The integration of single-cell RNA-seq and spatial transcriptomic data unveils functional heterogeneity across BC samples. We generated spatial transcriptomic data from four untreated invasive BC samples (A1, B1, C1, and D1; see Table S1 for the tumor classification). We also included published data on six BC samples (1160920F [TNBC], 1142243F [TNBC], CID4290 [ER+], CID4535 [ER+], CID4465 [TNBC], CID44971 [TNBC]) [23]. To gain a deeper insight into the cellular composition of each BC sample, we decided to assemble a single-cell RNA-seq BC atlas. To this end, we merged data from two recently published studies. The first one characterized all cell populations in 26 BC samples [23], and the second one characterized > 18,000 CAFs from 8 BC samples [25]. The resulting atlas is featured in Figure 1A, and representative cell-specific markers are in Figure 1B. Original cell annotations were kept from the respective studies, while their accuracy was additionally verified by inferring copy number variations (Figure S1A). While the original dataset of Wu et al. [23] contained a distinct CAF population (annotated as myCAF like and iCAF like), these cells perfectly superimposed (Figure 1C) the more detailed classification of Kieffer et al. [25]. Globally, all CAF could be divided in two major groups, the myCAF and iCAF, while they all belonged mainly to s1 type and none were of s4 type (as defined by Costa et al. [18]) (Figure 1D). We were unable to verify if any of the CAF were of s2 and s3 subtype as, to the best of our knowledge, no gene signatures of these subtypes are publicly available. However, these CAF subtypes have been reported in non-tumoral breast tissues [18] and as such were assumed as absent in the present BC atlas. Gene expression analysis of all CAF subtypes in the dataset (Figure 1D and Figure S1B) has clearly shown that CAF annotation from Wu et al. [23] could be replaced with the one from Kieffer et al. [25]. Indeed, the myCAF population as defined by Wu et al. had intermediate gene expression signature of all myCAF subpopulations as proposed by Kieffer et al. (Figure 1D). This was also observable for iCAF. Finally, the CAF nomenclature of Kieffer et al. could be seemingly transposed to Wu et al. dataset (Figure S2), where all the 8 CAF subpopulations were readily found. Consequently, we choose to further use the more nuanced CAF definition by Kieffer et al. in all subsequent analyses.

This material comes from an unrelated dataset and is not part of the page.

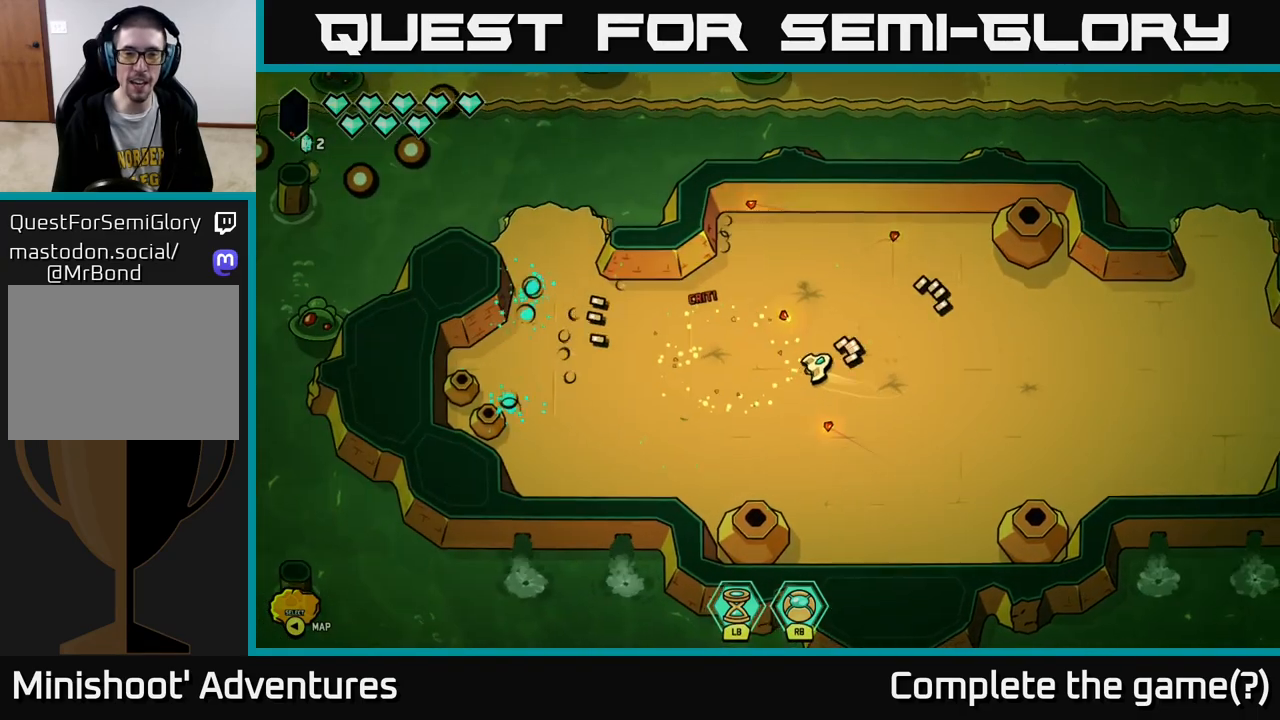
{"buttons": [], "left_stick": "up-right", "right_stick": "right", "events": [[67, "right_stick", "right"], [100, "left_stick", "up-right"]]}
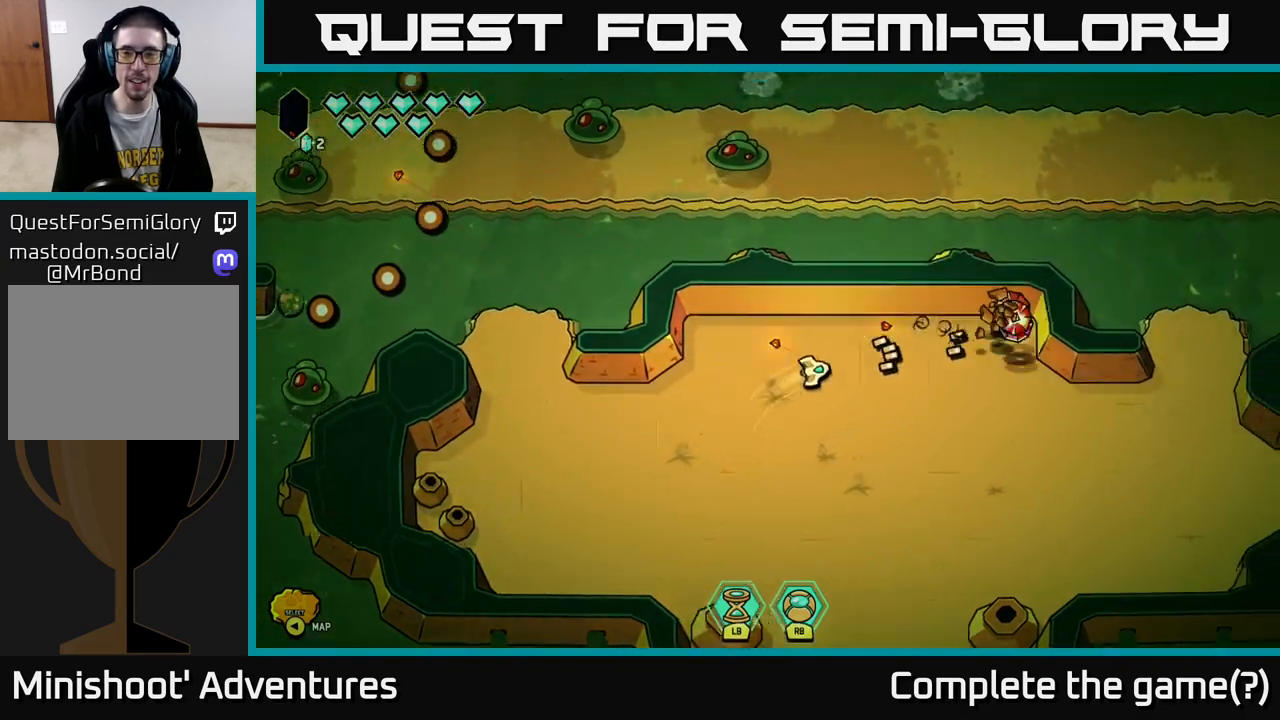
{"buttons": [], "left_stick": "right", "right_stick": "down-right", "events": [[17, "R2", "down"], [100, "left_stick", "center"], [300, "R2", "up"], [333, "left_stick", "right"], [500, "right_stick", "down-right"]]}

Following the establishment of the BC cell atlas and the clarification of CAF subpopulations, we next used it to annotate our spatial transcriptomic data (Figures S3-S12). Annotation relevance was checked relative to the presence of the typical histological structures observed in the H-E-stained histological sections (data not shown). Following the annotation process, visual inspection highlighted that individual cell subtypes (within a cellular population) compartmentalized differently in different BC samples. Knowing that the cell subtypes are characterized by distinct gene expression signatures (Table S3) we expected that this spatial heterogeneity would also imply a significant functional heterogeneity. To assess this, we performed a spatial gene ontology (GO) analysis using fGSEA. All BC specimens (n=10) showed a significant modulation of > 300 biological processes (data not shown) that could be grouped in two to three spatial patterns per sample (Figures 1E & S13). Among the spatially modulated GO processes, those relating to ECM remodeling and immunity regulation were particularly relevant for studying the CAF-immune cell interactions. Both processes showed a clear tissue compartmentalization, suggesting that such interactions may be enriched in specific BC tissue regions. TGF-β signaling was especially interesting due to its ability to suppress tumor immune response [30]. T-cell and macrophage activation processes displayed slightly different compartmentalization, but a spatial pattern opposite to that of TGF-β signaling in the majority of tumors. However, some tumor regions were rich in both TGF-β signaling and T-cell activation. This finding was particularly intriguing and motivated additional analyses.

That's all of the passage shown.